• Directive:
Repeat the following entries exactly, excluding pictures.

(Saved data entries)
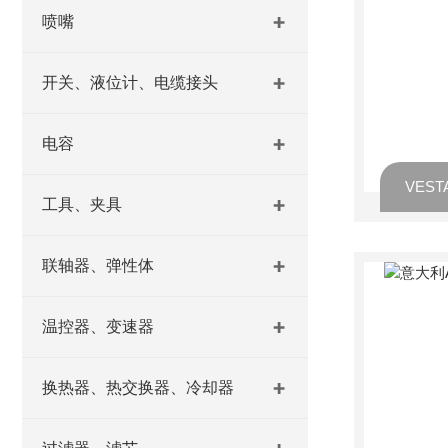
喷嘴
开关、液位计、电缆接头
电容
VEST
工具、夹具
联轴器、弹性体
温控器、变速器
换热器、热交换器、冷却器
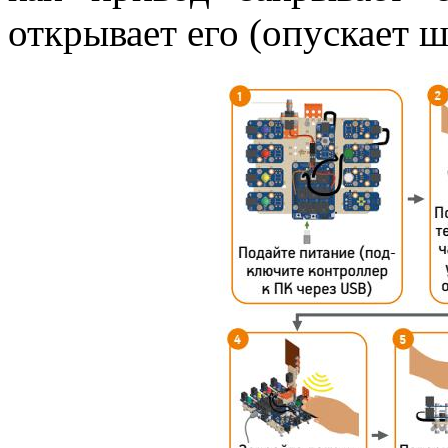
открывает его (опускает ш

• Answer to the exercise:
喷嘴
开关、液位计、电缆接头
电容
VEST
工具、夹具
联轴器、弹性体
温控器、变速器
换热器、热交换器、冷却器
открывает его (опускает ш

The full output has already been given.